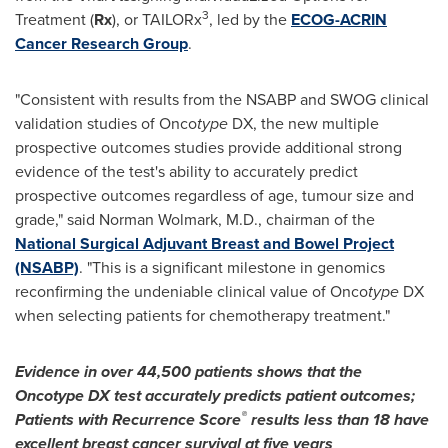
3
Treatment (
Rx
), or TAILORx
, led by the
ECOG-ACRIN
Cancer Research Group
.
"Consistent with results from the NSABP and SWOG clinical
validation studies of Onco
type
DX, the new multiple
prospective outcomes studies provide additional strong
evidence of the test's ability to accurately predict
prospective outcomes regardless of age, tumour size and
grade," said
Norman Wolmark
, M.D., chairman of the
National Surgical Adjuvant Breast and Bowel Project
(NSABP)
. "This is a significant milestone in genomics
reconfirming the undeniable clinical value of Onco
type
DX
when selecting patients for chemotherapy treatment."
Evidence in over 44,500 patients shows that the
Oncotype DX test accurately predicts patient outcomes;
®
Patients with Recurrence Score
results less than 18 have
excellent breast cancer survival at five years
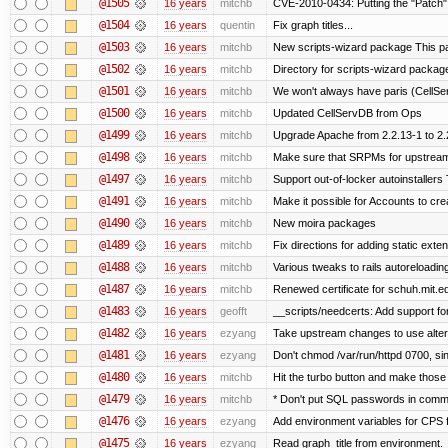
@1505
16 years
mitchb
CVE-2010-0434: Putting the "Patch" 
@1504
16 years
quentin
Fix graph titles...
@1503
16 years
mitchb
New scripts-wizard package This pa
@1502
16 years
mitchb
Directory for scripts-wizard package Y
@1501
16 years
mitchb
We won't always have paris (CellSe
@1500
16 years
mitchb
Updated CellServDB from Ops
@1499
16 years
mitchb
Upgrade Apache from 2.2.13-1 to 2.
@1498
16 years
mitchb
Make sure that SRPMs for upstream
@1497
16 years
mitchb
Support out-of-locker autoinstallers 
@1491
16 years
mitchb
Make it possible for Accounts to cre
@1490
16 years
mitchb
New moira packages
@1489
16 years
mitchb
Fix directions for adding static ext
@1488
16 years
mitchb
Various tweaks to rails autoreloading
@1487
16 years
mitchb
Renewed certificate for schuh.mit.e
@1483
16 years
geofft
__scripts/needcerts: Add support for
@1482
16 years
ezyang
Take upstream changes to use alternat
@1481
16 years
ezyang
Don't chmod /var/run/httpd 0700, sin
@1480
16 years
mitchb
Hit the turbo button and make those
@1479
16 years
mitchb
* Don't put SQL passwords in comma
@1476
16 years
ezyang
Add environment variables for CPS fo
@1475
16 years
ezyang
Read graph_title from environment.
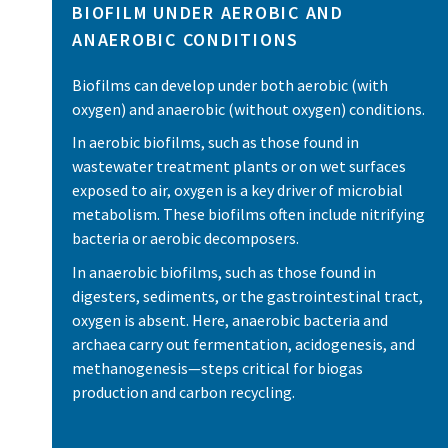
BIOFILM UNDER AEROBIC AND
ANAEROBIC CONDITIONS
Biofilms can develop under both aerobic (with
oxygen) and anaerobic (without oxygen) conditions.
In aerobic biofilms, such as those found in
wastewater treatment plants or on wet surfaces
exposed to air, oxygen is a key driver of microbial
metabolism. These biofilms often include nitrifying
bacteria or aerobic decomposers.
In anaerobic biofilms, such as those found in
digesters, sediments, or the gastrointestinal tract,
oxygen is absent. Here, anaerobic bacteria and
archaea carry out fermentation, acidogenesis, and
methanogenesis—steps critical for biogas
production and carbon recycling.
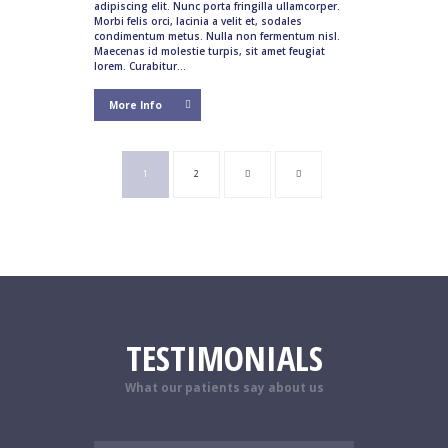
adipiscing elit. Nunc porta fringilla ullamcorper.
Morbi felis orci, lacinia a velit et, sodales
condimentum metus. Nulla non fermentum nisl.
Maecenas id molestie turpis, sit amet feugiat
lorem. Curabitur...
More Info
1
2
TESTIMONIALS
What our patients say about us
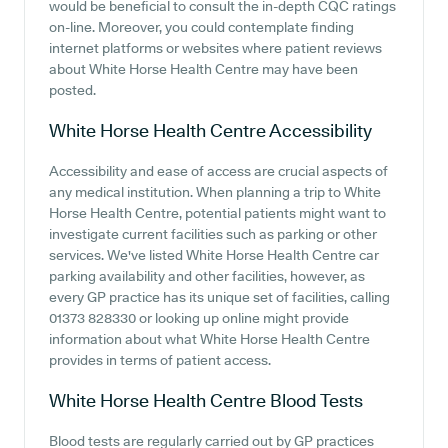
would be beneficial to consult the in-depth CQC ratings
on-line. Moreover, you could contemplate finding
internet platforms or websites where patient reviews
about White Horse Health Centre may have been
posted.
White Horse Health Centre
Accessibility
Accessibility and ease of access are crucial aspects of
any medical institution. When planning a trip to White
Horse Health Centre, potential patients might want to
investigate current facilities such as parking or other
services. We've listed White Horse Health Centre car
parking availability and other facilities, however, as
every GP practice has its unique set of facilities, calling
01373 828330 or looking up online might provide
information about what White Horse Health Centre
provides in terms of patient access.
White Horse Health Centre
Blood Tests
Blood tests are regularly carried out by GP practices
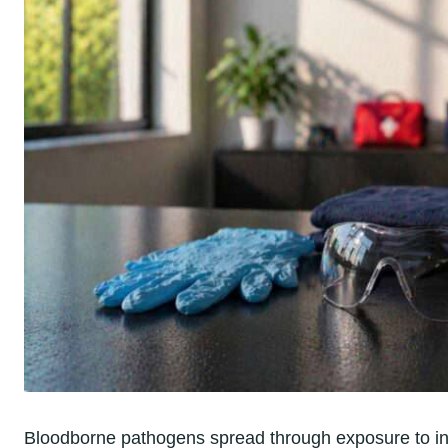
Bloodborne pathogens spread through exposure to infe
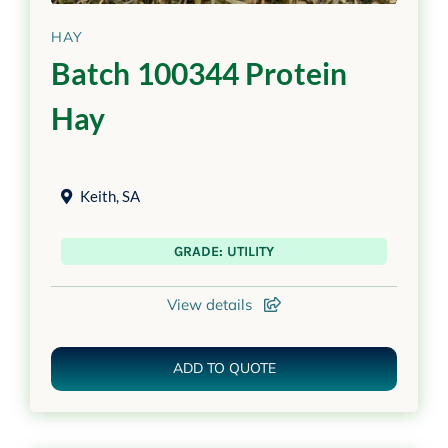
HAY
Batch 100344 Protein
Hay
Keith
,
SA
GRADE: UTILITY
View details
ADD TO QUOTE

- [TASK DIRECTIONS]
All of the data should come back exactly as written, but without pictures.

- [TASK OUTPUT]
3
Treatment (
Rx
), or TAILORx
, led by the
ECOG-ACRIN
Cancer Research Group
.
"Consistent with results from the NSABP and SWOG clinical
validation studies of Onco
type
DX, the new multiple
prospective outcomes studies provide additional strong
evidence of the test's ability to accurately predict
prospective outcomes regardless of age, tumour size and
grade," said
Norman Wolmark
, M.D., chairman of the
National Surgical Adjuvant Breast and Bowel Project
(NSABP)
. "This is a significant milestone in genomics
reconfirming the undeniable clinical value of Onco
type
DX
when selecting patients for chemotherapy treatment."
Evidence in over 44,500 patients shows that the
Oncotype DX test accurately predicts patient outcomes;
®
Patients with Recurrence Score
results less than 18 have
excellent breast cancer survival at five years
@1505
16 years
mitchb
CVE-2010-0434: Putting the "Patch" 
@1504
16 years
quentin
Fix graph titles...
@1503
16 years
mitchb
New scripts-wizard package This pa
@1502
16 years
mitchb
Directory for scripts-wizard package Y
@1501
16 years
mitchb
We won't always have paris (CellSe
@1500
16 years
mitchb
Updated CellServDB from Ops
@1499
16 years
mitchb
Upgrade Apache from 2.2.13-1 to 2.
@1498
16 years
mitchb
Make sure that SRPMs for upstream
@1497
16 years
mitchb
Support out-of-locker autoinstallers 
@1491
16 years
mitchb
Make it possible for Accounts to cre
@1490
16 years
mitchb
New moira packages
@1489
16 years
mitchb
Fix directions for adding static ext
@1488
16 years
mitchb
Various tweaks to rails autoreloading
@1487
16 years
mitchb
Renewed certificate for schuh.mit.e
@1483
16 years
geofft
__scripts/needcerts: Add support for
@1482
16 years
ezyang
Take upstream changes to use alternat
@1481
16 years
ezyang
Don't chmod /var/run/httpd 0700, sin
@1480
16 years
mitchb
Hit the turbo button and make those
@1479
16 years
mitchb
* Don't put SQL passwords in comma
@1476
16 years
ezyang
Add environment variables for CPS fo
@1475
16 years
ezyang
Read graph_title from environment.
BIOFILM UNDER AEROBIC AND
ANAEROBIC CONDITIONS
Biofilms can develop under both aerobic (with
oxygen) and anaerobic (without oxygen) conditions.
In aerobic biofilms, such as those found in
wastewater treatment plants or on wet surfaces
exposed to air, oxygen is a key driver of microbial
metabolism. These biofilms often include nitrifying
bacteria or aerobic decomposers.
In anaerobic biofilms, such as those found in
digesters, sediments, or the gastrointestinal tract,
oxygen is absent. Here, anaerobic bacteria and
archaea carry out fermentation, acidogenesis, and
methanogenesis—steps critical for biogas
production and carbon recycling.
adipiscing elit. Nunc porta fringilla ullamcorper.
Morbi felis orci, lacinia a velit et, sodales
condimentum metus. Nulla non fermentum nisl.
Maecenas id molestie turpis, sit amet feugiat
lorem. Curabitur...
More Info
1
2
TESTIMONIALS
What our patients say about us
would be beneficial to consult the in-depth CQC ratings
on-line. Moreover, you could contemplate finding
internet platforms or websites where patient reviews
about White Horse Health Centre may have been
posted.
White Horse Health Centre
Accessibility
Accessibility and ease of access are crucial aspects of
any medical institution. When planning a trip to White
Horse Health Centre, potential patients might want to
investigate current facilities such as parking or other
services. We've listed White Horse Health Centre car
parking availability and other facilities, however, as
every GP practice has its unique set of facilities, calling
01373 828330 or looking up online might provide
information about what White Horse Health Centre
provides in terms of patient access.
White Horse Health Centre
Blood Tests
Blood tests are regularly carried out by GP practices
Bloodborne pathogens spread through exposure to infe
HAY
Batch 100344 Protein
Hay
Keith
,
SA
GRADE: UTILITY
View details
ADD TO QUOTE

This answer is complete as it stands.